When Tesco announced it would “set up shop” in the United States, it described its new concept as a convenience format that emphasized simplicity. A simplicity that it said would touch all aspects of the shopping experience, from merchandise displays to the checkout experience.
Two years later, Tesco’s Fresh & Easy Neighborhood Market chain continues to uphold its ‘simple’ model, one that is supported by a convertible front-end that lets shoppers control the checkout experience in the way that best suits them.
When Cheshunt, England-based Tesco prepared to stake its claim on U.S. soil, it set its sights on the West Coast. “This is a region with a fast-growing demographic. It is a large population of nutrition-forward shoppers, and there is also a centralized distribution that could reach all of our desired locations,” explained Doug Rutledge, CIO, Fresh & Easy Neighborhood Market, El Segundo, Calif.
The first Fresh & Easy location opened in November 2007, in Hemet, Calif., and within five months the chain opened 61 stores across Southern California, Las Vegas and Phoenix. At press-time, the chain had 71 stores, and it planned to operate 200 locations by the end of its fiscal year in February 2009.
Each location stands at 10,000 sq. ft. and features 3,700 SKUs comprised in large part by Fresh & Easy private-label merchandise, as well as pre-packaged produce (except bananas), meat, frozen foods and bakery goods. The stores are also outfitted with a simple, yet innovative, front end.

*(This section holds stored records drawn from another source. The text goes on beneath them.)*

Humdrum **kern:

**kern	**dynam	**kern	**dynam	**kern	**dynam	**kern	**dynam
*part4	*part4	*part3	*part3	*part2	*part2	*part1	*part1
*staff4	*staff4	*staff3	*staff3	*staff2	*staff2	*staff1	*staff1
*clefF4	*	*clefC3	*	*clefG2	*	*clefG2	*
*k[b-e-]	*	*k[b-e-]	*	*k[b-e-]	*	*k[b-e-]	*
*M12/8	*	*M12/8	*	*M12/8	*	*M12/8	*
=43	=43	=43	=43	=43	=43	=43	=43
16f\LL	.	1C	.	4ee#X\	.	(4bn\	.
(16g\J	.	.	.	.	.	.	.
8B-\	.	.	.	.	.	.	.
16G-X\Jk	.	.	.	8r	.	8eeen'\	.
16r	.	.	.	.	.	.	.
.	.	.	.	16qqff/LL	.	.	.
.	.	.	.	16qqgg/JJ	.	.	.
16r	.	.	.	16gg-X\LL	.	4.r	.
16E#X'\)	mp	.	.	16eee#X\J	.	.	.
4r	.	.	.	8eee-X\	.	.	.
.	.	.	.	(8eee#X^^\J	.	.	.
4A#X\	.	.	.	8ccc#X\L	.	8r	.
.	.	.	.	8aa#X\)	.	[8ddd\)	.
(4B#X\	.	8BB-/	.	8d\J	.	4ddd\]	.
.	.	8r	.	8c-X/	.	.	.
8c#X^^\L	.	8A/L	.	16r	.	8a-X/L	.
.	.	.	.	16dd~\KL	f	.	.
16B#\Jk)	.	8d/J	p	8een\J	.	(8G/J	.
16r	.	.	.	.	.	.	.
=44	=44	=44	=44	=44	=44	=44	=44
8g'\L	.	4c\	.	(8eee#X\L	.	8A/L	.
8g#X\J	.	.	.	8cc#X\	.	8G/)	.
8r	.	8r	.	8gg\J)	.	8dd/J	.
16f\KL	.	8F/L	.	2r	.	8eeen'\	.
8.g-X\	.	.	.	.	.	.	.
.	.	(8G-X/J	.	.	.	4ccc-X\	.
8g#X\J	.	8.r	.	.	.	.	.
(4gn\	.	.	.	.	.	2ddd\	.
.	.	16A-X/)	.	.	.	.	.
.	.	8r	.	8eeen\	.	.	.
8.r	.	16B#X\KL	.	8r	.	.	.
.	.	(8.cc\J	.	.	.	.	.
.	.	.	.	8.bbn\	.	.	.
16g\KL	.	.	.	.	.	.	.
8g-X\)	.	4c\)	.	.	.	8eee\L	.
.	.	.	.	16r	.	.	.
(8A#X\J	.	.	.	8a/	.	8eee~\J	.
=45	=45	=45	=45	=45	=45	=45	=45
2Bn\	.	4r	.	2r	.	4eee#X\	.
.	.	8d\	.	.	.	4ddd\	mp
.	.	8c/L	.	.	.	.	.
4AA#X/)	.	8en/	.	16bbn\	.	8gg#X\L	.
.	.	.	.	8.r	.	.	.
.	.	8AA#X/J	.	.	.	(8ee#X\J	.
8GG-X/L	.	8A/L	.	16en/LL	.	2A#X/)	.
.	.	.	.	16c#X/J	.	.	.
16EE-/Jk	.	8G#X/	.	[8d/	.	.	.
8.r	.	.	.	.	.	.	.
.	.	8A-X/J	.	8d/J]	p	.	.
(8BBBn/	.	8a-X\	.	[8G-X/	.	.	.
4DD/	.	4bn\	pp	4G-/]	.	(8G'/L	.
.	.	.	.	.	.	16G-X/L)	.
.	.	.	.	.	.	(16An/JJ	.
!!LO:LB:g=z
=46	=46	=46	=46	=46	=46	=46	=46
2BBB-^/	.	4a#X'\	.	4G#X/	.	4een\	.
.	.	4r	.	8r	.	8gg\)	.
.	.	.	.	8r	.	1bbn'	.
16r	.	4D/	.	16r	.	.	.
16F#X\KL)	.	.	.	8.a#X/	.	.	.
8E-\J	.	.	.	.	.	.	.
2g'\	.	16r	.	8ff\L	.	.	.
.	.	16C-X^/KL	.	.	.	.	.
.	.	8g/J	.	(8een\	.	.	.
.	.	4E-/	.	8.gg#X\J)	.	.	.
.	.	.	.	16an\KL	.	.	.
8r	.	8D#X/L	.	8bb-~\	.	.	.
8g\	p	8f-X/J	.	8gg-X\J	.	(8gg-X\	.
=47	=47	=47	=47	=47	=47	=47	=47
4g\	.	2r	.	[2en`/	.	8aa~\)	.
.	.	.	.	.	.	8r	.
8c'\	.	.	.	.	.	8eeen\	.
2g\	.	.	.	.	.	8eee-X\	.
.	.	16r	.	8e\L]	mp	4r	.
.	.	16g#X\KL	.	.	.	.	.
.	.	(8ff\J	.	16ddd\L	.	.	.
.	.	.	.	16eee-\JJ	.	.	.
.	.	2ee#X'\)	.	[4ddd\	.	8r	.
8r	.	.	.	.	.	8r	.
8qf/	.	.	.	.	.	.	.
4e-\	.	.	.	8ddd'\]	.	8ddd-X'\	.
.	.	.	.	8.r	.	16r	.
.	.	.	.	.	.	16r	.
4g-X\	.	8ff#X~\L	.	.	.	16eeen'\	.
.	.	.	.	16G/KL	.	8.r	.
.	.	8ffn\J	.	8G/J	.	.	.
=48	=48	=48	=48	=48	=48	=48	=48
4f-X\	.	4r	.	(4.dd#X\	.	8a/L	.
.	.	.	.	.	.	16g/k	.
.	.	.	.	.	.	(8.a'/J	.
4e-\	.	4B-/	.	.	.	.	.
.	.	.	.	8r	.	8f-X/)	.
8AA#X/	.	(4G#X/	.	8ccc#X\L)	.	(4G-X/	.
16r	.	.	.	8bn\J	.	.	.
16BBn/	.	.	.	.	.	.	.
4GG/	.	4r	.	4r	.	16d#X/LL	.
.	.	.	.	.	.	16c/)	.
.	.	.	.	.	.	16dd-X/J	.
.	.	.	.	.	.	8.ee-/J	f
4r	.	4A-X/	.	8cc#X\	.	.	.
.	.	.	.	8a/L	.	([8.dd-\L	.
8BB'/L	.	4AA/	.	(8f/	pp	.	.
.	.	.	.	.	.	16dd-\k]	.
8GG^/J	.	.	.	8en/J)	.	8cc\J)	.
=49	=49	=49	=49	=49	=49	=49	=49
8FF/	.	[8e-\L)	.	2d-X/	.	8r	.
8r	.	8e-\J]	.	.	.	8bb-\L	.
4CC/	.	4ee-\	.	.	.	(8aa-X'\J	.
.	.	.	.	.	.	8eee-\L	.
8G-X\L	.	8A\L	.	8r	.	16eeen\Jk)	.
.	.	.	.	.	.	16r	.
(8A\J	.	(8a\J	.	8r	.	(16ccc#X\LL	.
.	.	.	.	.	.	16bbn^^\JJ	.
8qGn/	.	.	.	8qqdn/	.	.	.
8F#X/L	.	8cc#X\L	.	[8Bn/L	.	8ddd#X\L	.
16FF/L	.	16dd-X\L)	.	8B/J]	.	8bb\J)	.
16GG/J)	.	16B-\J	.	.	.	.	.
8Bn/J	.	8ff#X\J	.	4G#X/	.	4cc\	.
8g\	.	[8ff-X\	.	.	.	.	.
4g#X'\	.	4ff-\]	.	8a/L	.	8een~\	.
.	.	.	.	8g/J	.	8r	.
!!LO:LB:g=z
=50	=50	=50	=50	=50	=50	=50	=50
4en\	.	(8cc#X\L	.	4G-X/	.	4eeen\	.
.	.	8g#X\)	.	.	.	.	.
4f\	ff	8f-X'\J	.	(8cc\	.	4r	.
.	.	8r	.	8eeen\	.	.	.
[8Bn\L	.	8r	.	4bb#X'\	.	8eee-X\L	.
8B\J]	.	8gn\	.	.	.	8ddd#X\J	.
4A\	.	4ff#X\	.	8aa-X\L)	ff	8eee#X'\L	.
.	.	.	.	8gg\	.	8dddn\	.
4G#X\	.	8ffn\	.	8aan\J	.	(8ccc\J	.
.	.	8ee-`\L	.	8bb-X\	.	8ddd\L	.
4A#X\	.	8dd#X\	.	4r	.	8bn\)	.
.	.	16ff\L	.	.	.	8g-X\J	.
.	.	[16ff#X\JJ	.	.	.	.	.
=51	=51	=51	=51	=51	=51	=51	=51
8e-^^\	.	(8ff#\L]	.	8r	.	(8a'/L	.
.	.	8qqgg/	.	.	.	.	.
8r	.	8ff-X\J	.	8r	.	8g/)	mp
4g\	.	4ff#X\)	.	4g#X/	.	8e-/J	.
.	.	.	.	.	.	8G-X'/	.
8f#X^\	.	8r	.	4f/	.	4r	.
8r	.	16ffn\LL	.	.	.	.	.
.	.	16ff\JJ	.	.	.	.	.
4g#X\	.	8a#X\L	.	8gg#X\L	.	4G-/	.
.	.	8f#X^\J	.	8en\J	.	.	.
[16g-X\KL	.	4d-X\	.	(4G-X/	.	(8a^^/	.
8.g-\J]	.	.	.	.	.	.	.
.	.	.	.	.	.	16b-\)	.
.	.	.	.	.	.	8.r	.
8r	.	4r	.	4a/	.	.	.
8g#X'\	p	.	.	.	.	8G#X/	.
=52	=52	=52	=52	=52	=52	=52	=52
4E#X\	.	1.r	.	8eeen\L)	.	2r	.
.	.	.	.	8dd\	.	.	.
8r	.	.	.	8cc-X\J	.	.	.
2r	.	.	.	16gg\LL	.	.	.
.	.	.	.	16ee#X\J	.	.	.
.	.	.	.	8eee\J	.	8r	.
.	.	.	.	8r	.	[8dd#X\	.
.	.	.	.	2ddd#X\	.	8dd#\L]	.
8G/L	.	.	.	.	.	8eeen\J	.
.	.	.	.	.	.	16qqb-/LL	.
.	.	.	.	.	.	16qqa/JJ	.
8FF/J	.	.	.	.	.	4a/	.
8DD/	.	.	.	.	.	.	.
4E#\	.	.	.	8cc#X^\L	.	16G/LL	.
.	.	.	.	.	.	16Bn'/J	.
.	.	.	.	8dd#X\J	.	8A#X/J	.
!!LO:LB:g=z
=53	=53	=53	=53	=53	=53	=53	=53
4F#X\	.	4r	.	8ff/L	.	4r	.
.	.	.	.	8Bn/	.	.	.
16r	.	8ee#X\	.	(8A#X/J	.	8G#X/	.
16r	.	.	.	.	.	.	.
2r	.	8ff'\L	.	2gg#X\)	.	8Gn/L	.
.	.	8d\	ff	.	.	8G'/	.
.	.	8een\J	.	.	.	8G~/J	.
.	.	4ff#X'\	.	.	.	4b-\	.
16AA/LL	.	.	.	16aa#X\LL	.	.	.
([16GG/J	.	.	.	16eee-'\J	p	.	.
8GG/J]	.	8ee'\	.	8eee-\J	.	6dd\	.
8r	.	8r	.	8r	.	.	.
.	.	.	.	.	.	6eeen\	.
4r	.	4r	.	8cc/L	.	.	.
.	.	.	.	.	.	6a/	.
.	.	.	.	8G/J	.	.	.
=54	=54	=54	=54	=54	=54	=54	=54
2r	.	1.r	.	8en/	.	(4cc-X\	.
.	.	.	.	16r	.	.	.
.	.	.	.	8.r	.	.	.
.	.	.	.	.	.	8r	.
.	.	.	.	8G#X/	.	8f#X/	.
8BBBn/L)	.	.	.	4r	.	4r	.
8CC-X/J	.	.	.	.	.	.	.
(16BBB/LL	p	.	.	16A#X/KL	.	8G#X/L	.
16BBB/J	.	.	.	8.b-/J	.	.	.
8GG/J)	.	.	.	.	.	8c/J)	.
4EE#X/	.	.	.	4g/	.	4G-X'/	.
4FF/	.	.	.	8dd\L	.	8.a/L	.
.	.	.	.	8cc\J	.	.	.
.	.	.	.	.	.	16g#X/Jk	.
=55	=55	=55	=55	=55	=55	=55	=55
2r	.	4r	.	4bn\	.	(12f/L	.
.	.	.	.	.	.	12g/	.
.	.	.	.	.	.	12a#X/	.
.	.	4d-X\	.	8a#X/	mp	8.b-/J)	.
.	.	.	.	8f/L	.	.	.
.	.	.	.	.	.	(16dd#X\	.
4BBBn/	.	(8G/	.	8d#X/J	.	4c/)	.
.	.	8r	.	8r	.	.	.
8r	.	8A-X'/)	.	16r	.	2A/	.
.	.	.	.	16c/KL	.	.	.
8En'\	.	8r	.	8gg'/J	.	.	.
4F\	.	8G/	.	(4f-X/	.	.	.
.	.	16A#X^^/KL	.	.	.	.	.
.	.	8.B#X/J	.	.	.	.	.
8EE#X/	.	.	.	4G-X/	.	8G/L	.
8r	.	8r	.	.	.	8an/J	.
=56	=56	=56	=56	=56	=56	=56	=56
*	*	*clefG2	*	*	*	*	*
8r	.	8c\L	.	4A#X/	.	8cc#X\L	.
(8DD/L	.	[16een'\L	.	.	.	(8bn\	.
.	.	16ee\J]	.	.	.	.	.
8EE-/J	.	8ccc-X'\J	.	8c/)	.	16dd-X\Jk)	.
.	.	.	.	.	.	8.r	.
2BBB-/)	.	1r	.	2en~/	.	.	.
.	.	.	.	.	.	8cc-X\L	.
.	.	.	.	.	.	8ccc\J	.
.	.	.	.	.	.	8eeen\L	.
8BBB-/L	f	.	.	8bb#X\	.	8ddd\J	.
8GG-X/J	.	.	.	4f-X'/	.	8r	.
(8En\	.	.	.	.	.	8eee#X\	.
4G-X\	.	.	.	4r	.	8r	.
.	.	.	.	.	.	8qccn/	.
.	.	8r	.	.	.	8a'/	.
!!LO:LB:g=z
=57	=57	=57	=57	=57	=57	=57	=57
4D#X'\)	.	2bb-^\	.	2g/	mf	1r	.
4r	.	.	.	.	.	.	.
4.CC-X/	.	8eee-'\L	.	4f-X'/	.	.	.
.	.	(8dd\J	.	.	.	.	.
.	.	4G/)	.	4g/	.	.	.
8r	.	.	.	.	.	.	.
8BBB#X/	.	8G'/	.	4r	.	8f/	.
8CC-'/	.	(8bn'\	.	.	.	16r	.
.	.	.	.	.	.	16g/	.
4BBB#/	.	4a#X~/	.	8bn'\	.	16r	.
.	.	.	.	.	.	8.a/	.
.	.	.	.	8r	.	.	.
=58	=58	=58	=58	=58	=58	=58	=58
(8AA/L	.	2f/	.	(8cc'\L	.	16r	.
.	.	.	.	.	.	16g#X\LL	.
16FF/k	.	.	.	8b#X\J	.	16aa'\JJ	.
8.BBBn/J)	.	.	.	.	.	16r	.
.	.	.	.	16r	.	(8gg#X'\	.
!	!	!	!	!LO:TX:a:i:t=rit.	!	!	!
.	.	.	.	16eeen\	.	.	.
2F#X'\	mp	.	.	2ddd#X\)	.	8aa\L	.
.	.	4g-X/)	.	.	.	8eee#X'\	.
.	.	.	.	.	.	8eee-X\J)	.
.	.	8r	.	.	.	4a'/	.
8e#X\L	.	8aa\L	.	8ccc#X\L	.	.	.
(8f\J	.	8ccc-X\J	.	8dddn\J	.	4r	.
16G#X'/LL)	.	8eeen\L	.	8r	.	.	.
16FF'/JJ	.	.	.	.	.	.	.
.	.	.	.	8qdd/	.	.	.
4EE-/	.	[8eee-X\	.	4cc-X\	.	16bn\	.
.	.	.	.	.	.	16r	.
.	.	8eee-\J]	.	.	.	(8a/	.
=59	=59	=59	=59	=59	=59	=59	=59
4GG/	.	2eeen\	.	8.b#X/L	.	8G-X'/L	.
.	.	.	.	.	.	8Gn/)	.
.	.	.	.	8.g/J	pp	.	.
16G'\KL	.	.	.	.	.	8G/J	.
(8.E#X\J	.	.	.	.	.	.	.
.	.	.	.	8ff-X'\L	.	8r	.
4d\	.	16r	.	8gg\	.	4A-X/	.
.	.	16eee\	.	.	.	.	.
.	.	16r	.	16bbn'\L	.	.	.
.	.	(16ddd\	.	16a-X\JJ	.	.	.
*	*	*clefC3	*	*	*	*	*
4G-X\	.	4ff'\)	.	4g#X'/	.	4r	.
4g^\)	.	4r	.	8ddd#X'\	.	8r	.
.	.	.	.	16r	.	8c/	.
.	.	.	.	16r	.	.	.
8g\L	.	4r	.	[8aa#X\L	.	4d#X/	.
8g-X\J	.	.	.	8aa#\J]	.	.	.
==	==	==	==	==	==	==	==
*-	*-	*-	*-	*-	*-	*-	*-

Unlike other retailers that provide a bank of self-checkout units among a fleet of manned stations, Fresh & Easy features “assisted” checkouts, or the equivalent of convertible check-stands.
Fresh & Easy partnered with NCR, Atlanta, to design the ideal checkout model. For Fresh & Easy, this consists of four convertible conveyor-belt units with four bag stations, as well as five smaller footprint, non-belted units with two bag stations. (Due to the smaller footprint of the retailer’s Anaheim, Calif., store, this is the only location that has five two-bag units, and three staffed checkout stations.)
All units accept cash, credit and debit cards. Checks are not accepted.
In addition to simplicity, Fresh & Easy also emphasizes interactivity.
“We designed the units to create an experience where people can interact,” Rutledge reported during the FMI & Marketechnics convention. (The event, sponsored by the Washington, D.C.-based Food Marketing Institute, was held in Las Vegas in May.)
“Associates stand in front of the checkout, and greet the customer,” he said during the session, “Fresh & Easy—Improving Customer Service Through Self-Checkout.” “They are trained to check out customers, but we also allow shoppers to check themselves out if that provides them with the best shopping experience.”
Fresh & Easy shoppers seem to value the model. Currently, 60% of Fresh & Easy shoppers reported they had a favorable experience using self checkout, according to an informal study conducted by a Tesco shareholder.
“Meanwhile, 20% of shoppers said it was a great experience, and 87% say they prefer this ‘assisted’ checkout model,” Rutledge said, adding that its Anaheim store received the lowest checkout scores chainwide.
“While shoppers enjoy the overall design and experience, the [store’s] small space forced us to add less self-checkout options and more staffed units. Responses prove they prefer the self-checkout model.”
Tesco is pleased that more shoppers continue to embrace its new concept, but that doesn’t keep the retailer out of analysts’ line of fire.
Tesco reported that it plans to invest $2 billion over five years in the United States. However, in March, Mike J. Dennis, an analyst from U.K.-based Piper Jaffray, reported that the company was operating approximately 70% behind its original projections.
Despite analyst comments, the company is moving ahead. “Retailers often fail when they operate outside of their home country because they don’t listen to the area’s customers,” Rutledge said.
“You need to ‘localize’ when you enter the marketplace, through learning customers’ tastes and preferences when it comes to assortments and the overall shopping experience,” he said. “You also need a local staff that knows the region. Then you can always adjust the mix from there.”
Fresh & Easy applies this theory to its front end as well. By tweaking its front-end operations, the chain expects to continue supporting a simple, yet satisfying customer experience.
“We are currently working with NCR to continually increase the stability of our hardware and software,” he said. “We need to continue testing the solution and making adjustments to ensure that we are providing the best experience.”